A l’en croire, l’analyse périodique des accidents montre que les mois d’octobre et de décembre ont été les plus accidentogènes. Cette tendance s’explique principalement par l’intensification du trafic routier liée aux vacances scolaires, aux déplacements familiaux et aux festivités de fin d’année. En effet, sur le plan géographique, la région de Dakar concentre à elle seule 45,29 % des accidents enregistrés au niveau national. « Cette forte concentration s’explique notamment par la densité du trafic urbain, l’importance des déplacements quotidiens et la forte circulation sur les grands axes routiers, notamment l’autoroute à péage et les principales pénétrantes de la capitale », dit le lieutenant.
Il ajoute que « l’étude des causes des accidents met en évidence la prédominance du facteur humain, responsable de 96 % des sinistres routiers. Le non-respect du Code de la route, les excès de vitesse, l’imprudence, la fatigue et parfois la conduite sous l’emprise d’alcool figurent parmi les principales causes identifiées ».
Poursuivant, il dira qu’à ces facteurs s’ajoutent des éléments liés à l’état du parc automobile.
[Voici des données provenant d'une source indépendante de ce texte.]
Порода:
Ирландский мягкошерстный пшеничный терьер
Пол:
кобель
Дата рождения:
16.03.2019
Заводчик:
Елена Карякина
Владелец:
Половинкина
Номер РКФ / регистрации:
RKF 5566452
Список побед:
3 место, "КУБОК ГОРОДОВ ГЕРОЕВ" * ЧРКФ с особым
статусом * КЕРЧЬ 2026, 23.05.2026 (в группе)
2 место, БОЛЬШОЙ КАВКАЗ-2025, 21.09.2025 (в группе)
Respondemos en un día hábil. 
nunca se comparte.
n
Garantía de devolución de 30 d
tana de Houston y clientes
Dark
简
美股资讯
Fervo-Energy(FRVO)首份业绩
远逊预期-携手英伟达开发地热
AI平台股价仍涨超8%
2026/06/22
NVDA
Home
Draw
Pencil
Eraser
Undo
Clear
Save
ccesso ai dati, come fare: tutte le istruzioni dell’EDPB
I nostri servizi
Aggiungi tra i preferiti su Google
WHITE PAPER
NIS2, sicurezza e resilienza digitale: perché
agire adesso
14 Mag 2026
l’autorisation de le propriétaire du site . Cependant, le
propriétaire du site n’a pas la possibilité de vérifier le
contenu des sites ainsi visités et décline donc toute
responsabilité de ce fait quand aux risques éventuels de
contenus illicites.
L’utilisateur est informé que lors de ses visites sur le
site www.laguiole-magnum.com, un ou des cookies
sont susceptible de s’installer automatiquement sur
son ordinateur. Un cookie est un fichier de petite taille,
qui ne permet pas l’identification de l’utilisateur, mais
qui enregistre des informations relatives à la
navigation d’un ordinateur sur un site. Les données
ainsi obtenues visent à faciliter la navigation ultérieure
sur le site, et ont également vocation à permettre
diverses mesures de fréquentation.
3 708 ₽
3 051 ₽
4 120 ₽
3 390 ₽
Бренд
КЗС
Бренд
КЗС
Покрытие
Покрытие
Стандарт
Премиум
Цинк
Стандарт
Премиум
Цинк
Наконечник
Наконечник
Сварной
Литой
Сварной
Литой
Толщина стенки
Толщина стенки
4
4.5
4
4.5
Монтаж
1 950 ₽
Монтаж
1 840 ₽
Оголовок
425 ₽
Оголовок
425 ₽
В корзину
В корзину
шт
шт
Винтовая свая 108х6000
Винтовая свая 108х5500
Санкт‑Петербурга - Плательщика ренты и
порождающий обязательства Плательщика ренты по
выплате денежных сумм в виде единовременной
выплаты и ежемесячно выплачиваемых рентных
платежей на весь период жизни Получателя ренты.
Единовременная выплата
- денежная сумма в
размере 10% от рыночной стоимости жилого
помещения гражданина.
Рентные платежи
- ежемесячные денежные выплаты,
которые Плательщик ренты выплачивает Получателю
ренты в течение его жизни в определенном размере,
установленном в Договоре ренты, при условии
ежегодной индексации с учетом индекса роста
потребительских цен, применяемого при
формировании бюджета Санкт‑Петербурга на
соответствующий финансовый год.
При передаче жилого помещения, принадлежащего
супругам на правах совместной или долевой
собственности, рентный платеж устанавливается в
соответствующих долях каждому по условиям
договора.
La vétusté de certains véhicules, notamment dans le transport en commun, ainsi que la mauvaise qualité des pneumatiques contribuent significativement à l’insécurité routière. Ces défaillances mécaniques augmentent les risques d’accidents, particulièrement lors des trajets interurbains.
Face à cette situation, la Gendarmerie nationale poursuit la mise en œuvre de sa stratégie de sécurité routière basée sur trois axes majeurs à savoir le contrôle, la sensibilisation et la sanction. Cette stratégie s’inscrit dans le cadre des mesures adoptées par les autorités pour réduire les accidents et améliorer la sécurité des usagers. « Les efforts engagés ont notamment permis d’intensifier les contrôles routiers à travers le territoire, avec près de trois millions de véhicules contrôlés et plusieurs milliers d’infractions relevées au cours de l’année », explique le gendarme.
Malgré ces actions, la tendance à la hausse des accidents souligne la nécessité de renforcer davantage les mesures de prévention, mais aussi de promouvoir un changement durable des comportements des usagers de la route. Pour les autorités sécuritaires, l’amélioration de la sécurité routière passe autant par le renforcement des contrôles que par la responsabilisation des conducteurs.
Dans cette dynamique, la modernisation des dispositifs de surveillance et l’introduction progressive de technologies intelligentes devraient constituer des leviers importants dans la lutte contre l’insécurité routière dans les années à venir.